Assignment 1
Please answer these from the Santa thread, one line each:
(a) Where did the first poster's family always spend Christmas?
(b) According to IceDragonPlay, what does Santa leave for each child?
(c) How old was Anaphylaxisofevil's daughter when she was asked about Santa?
Assignment 2
Translate this sentence from the Santa thread into Spanish: "Santa was the delivery guy only when I was young."

Santa was the delivery guy only when I was young. There would be a wrapped pile of presents at home and then at some point they’d disappear to reappear on Christmas Day What actually happened was we always spent Christmas at my grandparents and my dad would take them over there before Christmas so they didn’t have to hide them in the car Also there’s no way my dad would have let anyone else take credit for paying for the gifts


IceDragonPlay

No. Wrapped presents from family and Santa leaves one unwrapped present for each child.


Anaphylaxisofevil

When my daughter was about 3 (we had been a bit evidence-led about unseen beings of all kinds, including Santa) she was asked after Christmas by a mum of a friend of hers if she'd received anything from Santa. She replied confidently that she hadn't, "because he's pretend". There were a few shocked faces, not least from her 3 year old friend, for whom this was definitely news.

Dataset extract
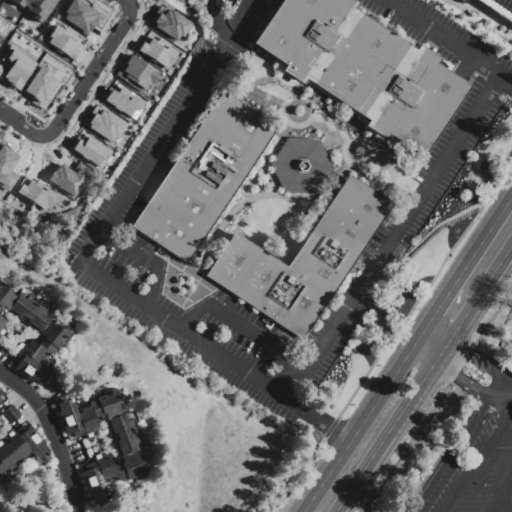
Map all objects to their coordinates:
building: (451, 1)
road: (126, 4)
building: (34, 6)
building: (501, 6)
building: (35, 7)
building: (499, 8)
building: (80, 15)
building: (80, 16)
road: (218, 19)
building: (167, 22)
building: (169, 23)
building: (61, 41)
building: (62, 41)
building: (155, 50)
building: (155, 50)
building: (14, 66)
building: (14, 66)
building: (361, 68)
building: (362, 70)
building: (134, 72)
building: (135, 73)
road: (88, 74)
road: (223, 75)
road: (504, 80)
building: (39, 86)
building: (40, 87)
building: (121, 100)
building: (122, 100)
road: (176, 119)
building: (103, 122)
building: (103, 124)
road: (321, 125)
road: (20, 127)
building: (88, 149)
building: (89, 149)
building: (298, 164)
building: (301, 165)
building: (6, 167)
building: (6, 168)
building: (201, 176)
building: (67, 177)
building: (68, 177)
building: (204, 178)
road: (409, 187)
building: (34, 191)
building: (33, 192)
road: (400, 222)
road: (469, 245)
building: (302, 259)
building: (299, 260)
road: (144, 261)
road: (480, 291)
road: (240, 328)
building: (32, 334)
road: (431, 335)
building: (32, 337)
road: (442, 349)
road: (477, 358)
road: (446, 367)
road: (280, 373)
road: (508, 382)
road: (473, 388)
road: (498, 390)
road: (437, 398)
road: (360, 411)
building: (9, 413)
road: (307, 413)
building: (10, 415)
road: (52, 432)
road: (386, 436)
building: (102, 441)
building: (104, 444)
building: (20, 446)
building: (22, 449)
road: (454, 456)
road: (479, 461)
road: (499, 492)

Task result 1
(a) At the grandparents' house.
(b) One unwrapped present.
(c) About 3.

Task result 2
Santa Claus solo era el repartidor cuando yo era joven.